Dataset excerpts
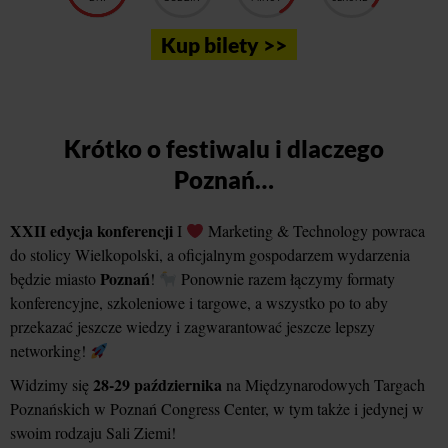
Kup bilety >>
Krótko o festiwalu i dlaczego
Poznań…
XXII edycja konferencji
I
Marketing & Technology powraca
do stolicy Wielkopolski, a oficjalnym gospodarzem wydarzenia
Poznań
będzie miasto
!
Ponownie razem łączymy formaty
konferencyjne, szkoleniowe i targowe, a wszystko po to aby
przekazać jeszcze wiedzy i zagwarantować jeszcze lepszy
networking!
28-29 października
Widzimy się
na Międzynarodowych Targach
Poznańskich w Poznań Congress Center, w tym także i jedynej w
swoim rodzaju Sali Ziemi!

■ **Your instructions**:
From the entries, report each line that includes the word "Poznań".

■ **Result for this exercise**:
Poznań…
Poznań
Poznańskich w Poznań Congress Center, w tym także i jedynej w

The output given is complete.